## READING PASSAGE
>>>>

Nouvellechef's supersoil recipe uses rice hulls.  I have been looking at using his super soil recipe.  I've been sourcing and pricing ingredients.  I'll check out Kelp4less.  Thanks.

I am partial to this soil for my base soil.  http://www.homedepot.com/p/Kellogg-...lus-Premium-Outdoor-Potting-Mix-681/100160888.  It has rice hulls, peat moss, perlite, chicken manure, lime, oyster shell, feather meal, bat guano, kelp meal and worm castings in it.

I am so looking forward to spring!  Thanks all.


----------



## zem (Mar 3, 2017)

THG shading and cover gives several benefits, first of which is cooling the plants in hot temps, it also decreases the sharpness of the sun, provides protection from rain. The effect that i want the most is the dispersion of strong light, which i think makes the bud better


----------



## mojoganjaman (Mar 6, 2017)

is a pic here and some info... http://www.marijuanapassion.com/forum/showthread.php?p=1005474#post1005474

how many you can fit in is the question...my holes are about 2.5 wide and 3 deep...10-12 feet apart...good growing...hth



mojo


----------



## zem (Mar 6, 2017)

There is a tip that might help you if you ever decided on installing netting and/or plastic cover, you can use a metallic wire and a simple stapler to make a tightly done cover, simply staple the wire to the edges and you can then tie it to the poles


----------



## The Hemp Goddess (Mar 7, 2017)

Oh my word mojogangaman, what a beautiful plant!  Thanks for the link.

<<<<

## STATED GOAL
Copy the forum thread on soil and outdoor growing word for word, in full. The listing comes from a separate source.

## DATA EXCERPTS

>>>>

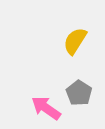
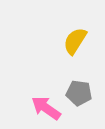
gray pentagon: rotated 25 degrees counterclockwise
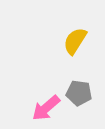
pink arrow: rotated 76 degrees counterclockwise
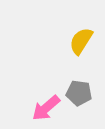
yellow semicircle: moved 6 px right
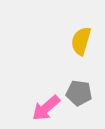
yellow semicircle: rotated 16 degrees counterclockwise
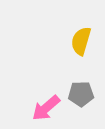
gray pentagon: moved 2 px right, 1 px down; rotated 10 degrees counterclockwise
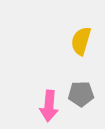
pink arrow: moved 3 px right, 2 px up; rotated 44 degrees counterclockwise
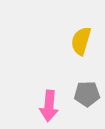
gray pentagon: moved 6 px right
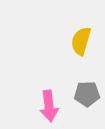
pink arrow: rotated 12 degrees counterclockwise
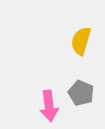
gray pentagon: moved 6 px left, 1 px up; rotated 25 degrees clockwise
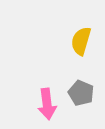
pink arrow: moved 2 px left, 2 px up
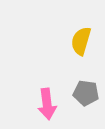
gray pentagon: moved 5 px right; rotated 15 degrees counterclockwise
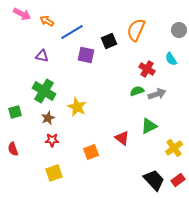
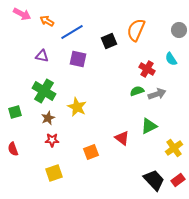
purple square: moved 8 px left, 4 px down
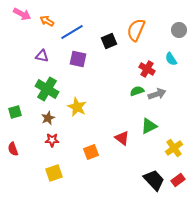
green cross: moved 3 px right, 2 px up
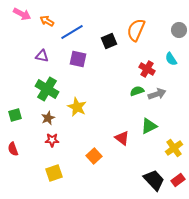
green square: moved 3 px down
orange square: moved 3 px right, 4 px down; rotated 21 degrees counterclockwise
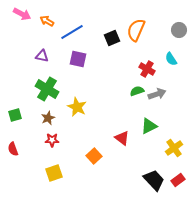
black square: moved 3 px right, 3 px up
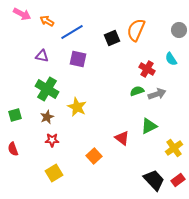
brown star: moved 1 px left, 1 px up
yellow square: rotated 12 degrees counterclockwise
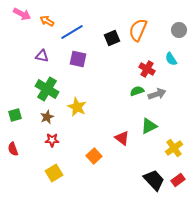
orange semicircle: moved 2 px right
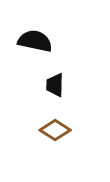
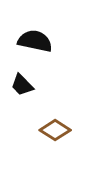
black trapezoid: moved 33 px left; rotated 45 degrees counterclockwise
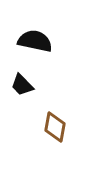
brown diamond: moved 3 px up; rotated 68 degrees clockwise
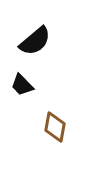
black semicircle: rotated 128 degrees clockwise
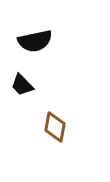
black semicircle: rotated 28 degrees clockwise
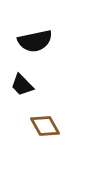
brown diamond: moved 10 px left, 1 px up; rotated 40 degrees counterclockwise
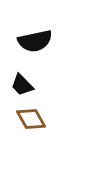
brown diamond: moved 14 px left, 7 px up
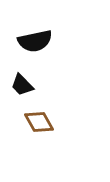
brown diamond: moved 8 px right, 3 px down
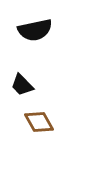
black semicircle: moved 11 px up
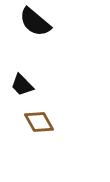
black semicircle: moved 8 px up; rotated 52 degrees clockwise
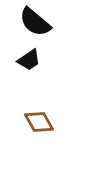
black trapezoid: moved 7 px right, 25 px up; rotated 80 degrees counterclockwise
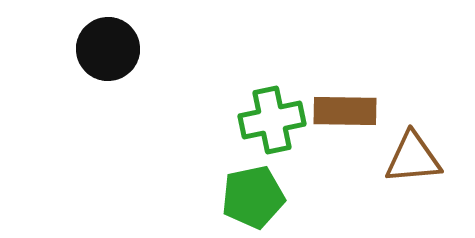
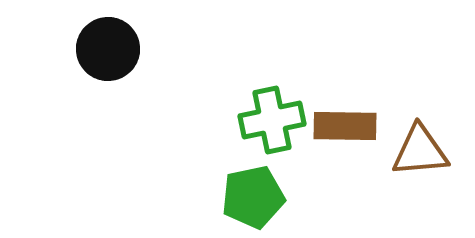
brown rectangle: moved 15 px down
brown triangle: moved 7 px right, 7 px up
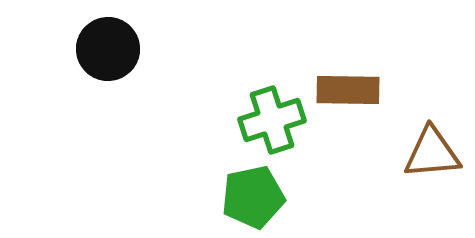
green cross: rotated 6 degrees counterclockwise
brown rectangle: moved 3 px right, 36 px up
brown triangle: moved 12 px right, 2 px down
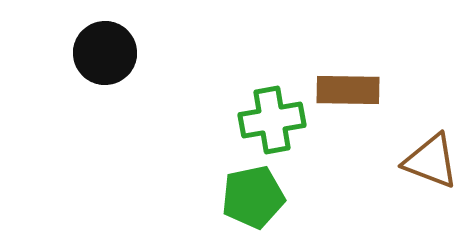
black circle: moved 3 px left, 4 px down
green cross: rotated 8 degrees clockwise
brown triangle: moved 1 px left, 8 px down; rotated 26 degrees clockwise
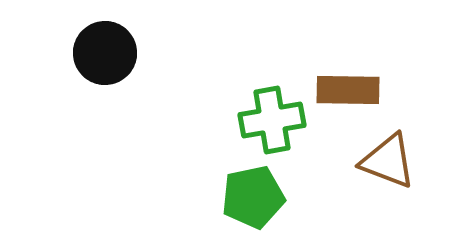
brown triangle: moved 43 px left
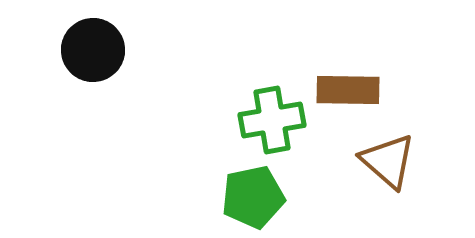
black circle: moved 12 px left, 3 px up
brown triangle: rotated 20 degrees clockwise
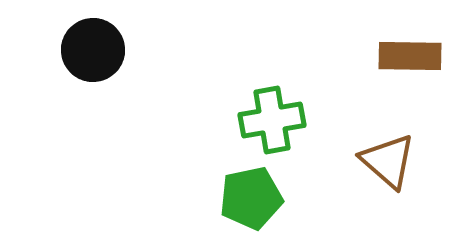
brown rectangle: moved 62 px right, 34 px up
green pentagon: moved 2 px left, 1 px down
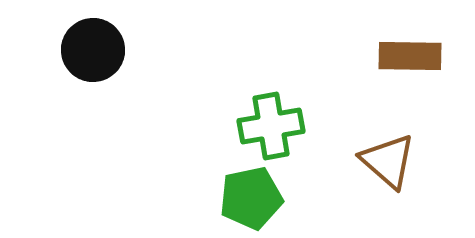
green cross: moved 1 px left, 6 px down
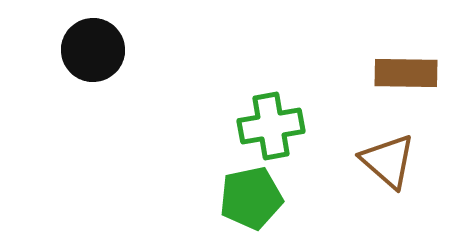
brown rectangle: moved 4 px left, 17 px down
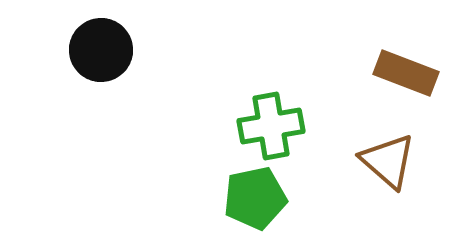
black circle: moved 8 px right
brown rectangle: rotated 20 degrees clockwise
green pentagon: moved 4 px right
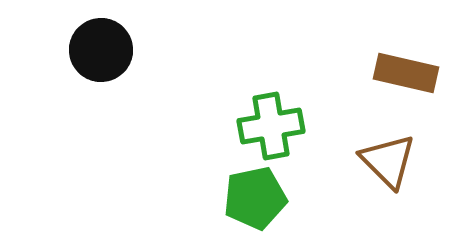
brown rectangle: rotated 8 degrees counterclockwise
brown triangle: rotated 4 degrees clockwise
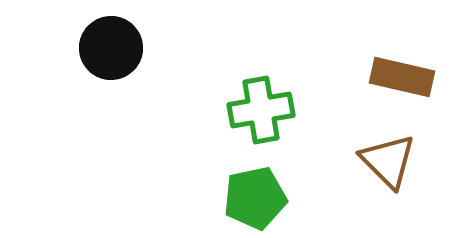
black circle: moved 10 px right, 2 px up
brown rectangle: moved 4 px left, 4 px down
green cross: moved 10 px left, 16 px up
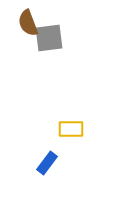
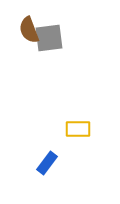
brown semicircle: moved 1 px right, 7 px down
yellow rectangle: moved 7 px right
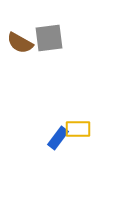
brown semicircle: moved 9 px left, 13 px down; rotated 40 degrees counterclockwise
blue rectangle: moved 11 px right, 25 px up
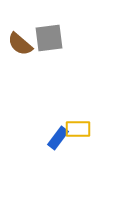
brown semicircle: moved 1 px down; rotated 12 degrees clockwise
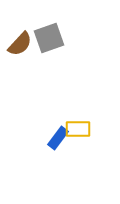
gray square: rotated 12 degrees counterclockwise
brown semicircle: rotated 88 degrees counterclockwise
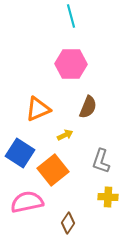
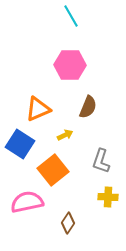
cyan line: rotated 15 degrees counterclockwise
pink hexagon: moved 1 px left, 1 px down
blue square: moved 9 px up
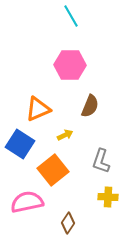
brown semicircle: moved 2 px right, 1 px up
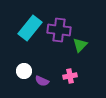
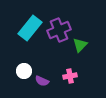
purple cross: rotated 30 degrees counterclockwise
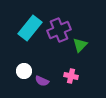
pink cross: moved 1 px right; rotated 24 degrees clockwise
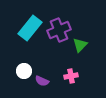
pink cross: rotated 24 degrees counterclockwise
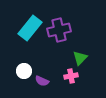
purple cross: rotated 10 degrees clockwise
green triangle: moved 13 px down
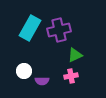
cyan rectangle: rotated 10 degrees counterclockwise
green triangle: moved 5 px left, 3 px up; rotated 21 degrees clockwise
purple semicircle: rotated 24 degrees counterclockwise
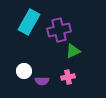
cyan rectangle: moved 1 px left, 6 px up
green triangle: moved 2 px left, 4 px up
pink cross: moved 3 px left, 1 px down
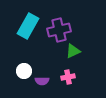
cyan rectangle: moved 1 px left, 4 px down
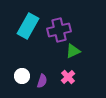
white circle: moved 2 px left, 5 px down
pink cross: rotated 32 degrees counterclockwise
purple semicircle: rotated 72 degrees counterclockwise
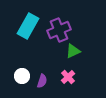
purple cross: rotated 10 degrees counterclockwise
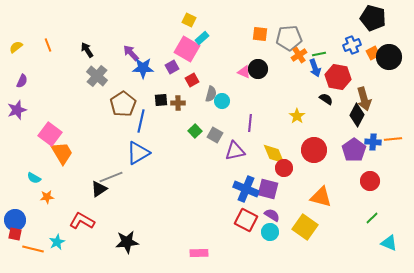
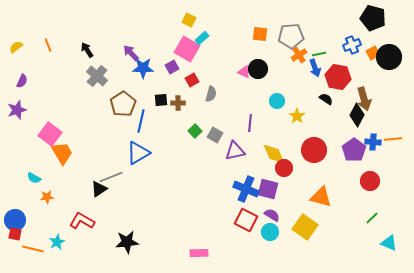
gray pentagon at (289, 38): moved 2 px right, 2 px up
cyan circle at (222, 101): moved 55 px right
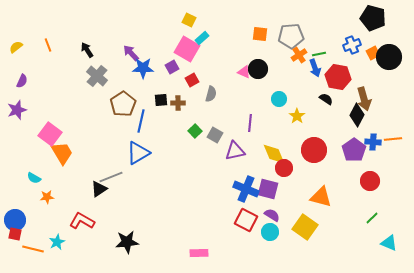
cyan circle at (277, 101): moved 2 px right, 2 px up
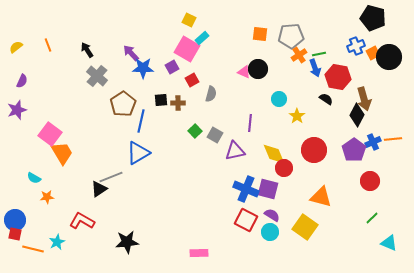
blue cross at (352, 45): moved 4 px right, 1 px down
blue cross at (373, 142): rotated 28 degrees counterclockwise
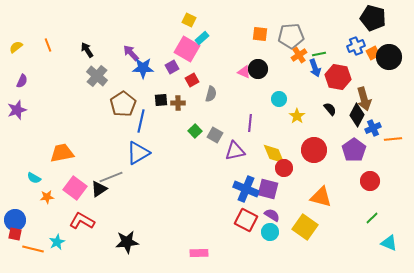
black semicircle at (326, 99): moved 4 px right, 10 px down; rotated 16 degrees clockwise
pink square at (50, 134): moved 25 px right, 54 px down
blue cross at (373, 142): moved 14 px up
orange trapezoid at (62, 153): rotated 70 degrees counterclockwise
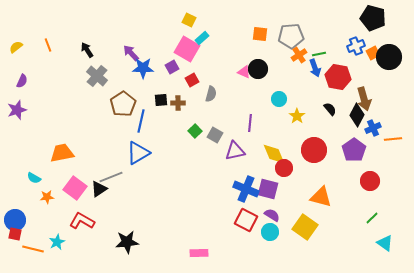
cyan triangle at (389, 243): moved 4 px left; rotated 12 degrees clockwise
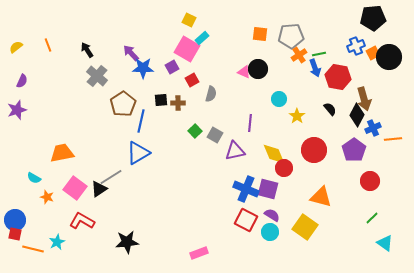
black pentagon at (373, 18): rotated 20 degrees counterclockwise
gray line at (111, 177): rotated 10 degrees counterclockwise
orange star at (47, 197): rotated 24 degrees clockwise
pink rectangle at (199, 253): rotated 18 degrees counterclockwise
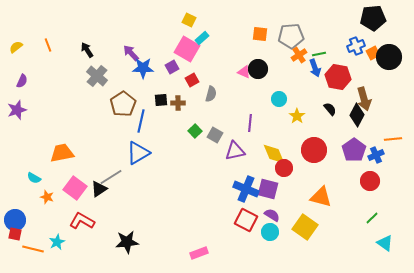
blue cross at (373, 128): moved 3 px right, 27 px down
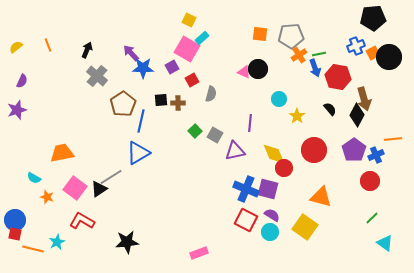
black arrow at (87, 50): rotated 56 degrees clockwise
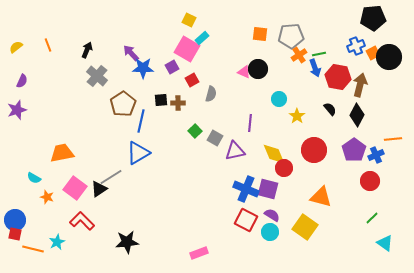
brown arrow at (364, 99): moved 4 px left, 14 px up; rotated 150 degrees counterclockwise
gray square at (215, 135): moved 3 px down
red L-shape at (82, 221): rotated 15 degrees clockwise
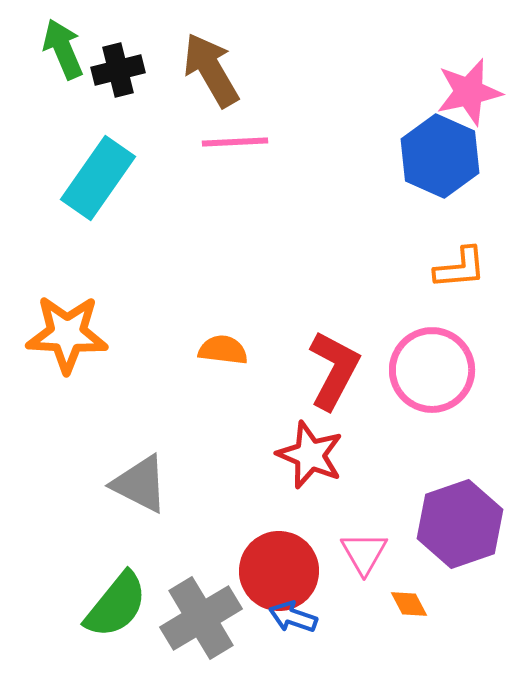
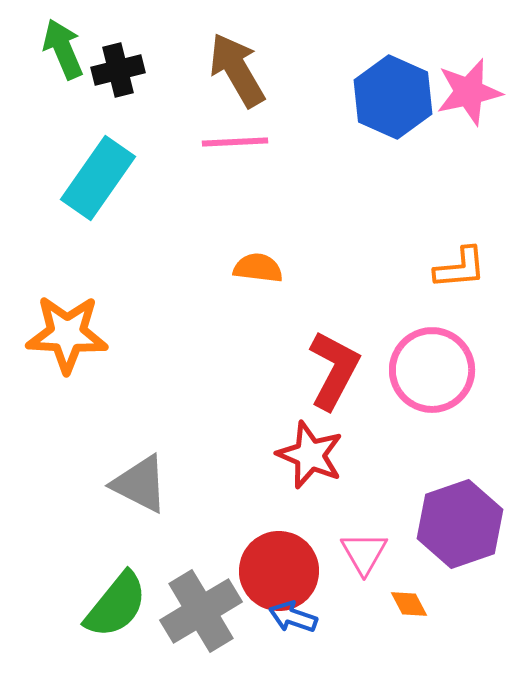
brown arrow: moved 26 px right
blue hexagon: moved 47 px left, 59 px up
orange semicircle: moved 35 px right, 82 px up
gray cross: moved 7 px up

<<<<

## WRITTEN RESPONSE
Nouvellechef's supersoil recipe uses rice hulls.  I have been looking at using his super soil recipe.  I've been sourcing and pricing ingredients.  I'll check out Kelp4less.  Thanks.

I am partial to this soil for my base soil.  http://www.homedepot.com/p/Kellogg-...lus-Premium-Outdoor-Potting-Mix-681/100160888.  It has rice hulls, peat moss, perlite, chicken manure, lime, oyster shell, feather meal, bat guano, kelp meal and worm castings in it.

I am so looking forward to spring!  Thanks all.


----------



## zem (Mar 3, 2017)

THG shading and cover gives several benefits, first of which is cooling the plants in hot temps, it also decreases the sharpness of the sun, provides protection from rain. The effect that i want the most is the dispersion of strong light, which i think makes the bud better


----------



## mojoganjaman (Mar 6, 2017)

is a pic here and some info... http://www.marijuanapassion.com/forum/showthread.php?p=1005474#post1005474

how many you can fit in is the question...my holes are about 2.5 wide and 3 deep...10-12 feet apart...good growing...hth



mojo


----------



## zem (Mar 6, 2017)

There is a tip that might help you if you ever decided on installing netting and/or plastic cover, you can use a metallic wire and a simple stapler to make a tightly done cover, simply staple the wire to the edges and you can then tie it to the poles


----------



## The Hemp Goddess (Mar 7, 2017)

Oh my word mojogangaman, what a beautiful plant!  Thanks for the link.